Singer Celine Dion has shared funeral preparations for her late husband, René Angélil, who died Thursday. He is to be laid to rest this coming Friday.

In addition, a public visitation will be held a day before the funeral, and the family will host a public memorial for fans in Las Vegas on February 3, at Caesars Palace Colosseum.

Angélil, 73, passed away at his home in Las Vegas, on the eve of his birthday, after battling cancer, Dion’s publicist said.

An autopsy concluded the cause of death to be throat cancer.

“He will be remembered as a gentle man, generous and kind, an unprecedented visionary, a modern Pygmalion, a Renaissance man,” a distributed obituary read.

Fighting illness together

Angélil, Dion’s longtime collaborator, stepped aside as his wife’s manager in June 2014 because of his battle with cancer. That August, Dion put her career on a temporary hold to help him fight the disease.

Dion and Angélil met after the always-singing 12-year-old Dion recorded a demo and one of her brothers sent it to Angélil, who was a fledgling producer at the time. When Angélil didn’t reply, the Dions called him directly to have him listen to it.

That prompted Angélil to audition Dion in January 1981, and once he heard her, he mortgaged his house to pay for her debut album, “La Voix du Bon Dieu.”

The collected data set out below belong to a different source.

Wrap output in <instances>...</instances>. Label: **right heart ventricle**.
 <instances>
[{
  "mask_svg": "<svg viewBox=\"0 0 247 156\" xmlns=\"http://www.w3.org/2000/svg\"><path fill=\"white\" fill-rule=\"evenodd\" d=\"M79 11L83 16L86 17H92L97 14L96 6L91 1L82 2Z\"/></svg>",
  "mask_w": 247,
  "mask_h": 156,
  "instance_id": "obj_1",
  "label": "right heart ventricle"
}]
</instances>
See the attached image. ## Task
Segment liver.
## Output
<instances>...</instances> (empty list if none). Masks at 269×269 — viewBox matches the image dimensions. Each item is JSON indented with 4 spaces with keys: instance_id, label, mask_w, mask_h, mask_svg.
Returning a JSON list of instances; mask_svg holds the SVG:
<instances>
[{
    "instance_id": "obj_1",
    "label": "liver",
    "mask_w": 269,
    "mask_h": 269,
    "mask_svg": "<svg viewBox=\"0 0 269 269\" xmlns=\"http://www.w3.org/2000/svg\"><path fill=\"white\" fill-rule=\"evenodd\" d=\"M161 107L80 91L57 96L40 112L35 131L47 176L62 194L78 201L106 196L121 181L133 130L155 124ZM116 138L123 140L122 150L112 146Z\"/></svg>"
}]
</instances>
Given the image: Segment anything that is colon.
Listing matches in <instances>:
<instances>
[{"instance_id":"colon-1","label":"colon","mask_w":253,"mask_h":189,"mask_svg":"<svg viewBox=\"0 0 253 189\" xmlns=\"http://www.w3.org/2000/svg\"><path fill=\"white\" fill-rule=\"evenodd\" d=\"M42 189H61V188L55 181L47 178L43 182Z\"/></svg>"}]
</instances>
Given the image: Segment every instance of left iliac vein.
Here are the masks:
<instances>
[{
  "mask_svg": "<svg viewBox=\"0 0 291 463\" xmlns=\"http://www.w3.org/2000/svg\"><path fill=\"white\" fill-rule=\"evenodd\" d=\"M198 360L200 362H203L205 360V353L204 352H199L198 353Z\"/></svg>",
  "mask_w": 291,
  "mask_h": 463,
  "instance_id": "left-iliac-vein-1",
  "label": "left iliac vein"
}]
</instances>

By 1988, she was a star — and an adult. Dion won the top prize at the Eurovision song contest, held that year in Dublin, Ireland. That’s when they fell in love, Angelil said on CNN’s “Larry King Live.”

In 1992, “Celine Dion” hit the stores and produced four chart toppers, including a duet with Peabo Bryson for the Disney movie “Beauty and the Beast.”

“And that was our key to America, at that point, ‘Beauty and the Beast’ was our first real hit in America,” Vito Luprano, then-senior vice president of artists and relations for Sony Music Canada, said at the time.

The duet won an Academy Award and a Grammy. At the time, Dion was 24.

Lavish wedding

A lavish wedding, children, more hit records and the top hit, “My Heart Will Go On” for the movie “Titanic,” followed. As did her current Las Vegas residency.

One of Angélil’s final wishes was that his funeral be held where he married Dion in Montreal, Canada, at the Notre-Dame Basilica.

“He chose to marry the one who will remain as the great love of his life, the artist for which he had the most respect, the woman who gave him light and happiness until his very last breath,” his obituary read.

Angélil is survived by his wife, Dion, and the couple’s three children, René-Charles, 14, and 5-year-old twins Nelson and Eddy — and by his adult children from a previous relationship, Anne-Marie, Jean-Pierre and Patrick.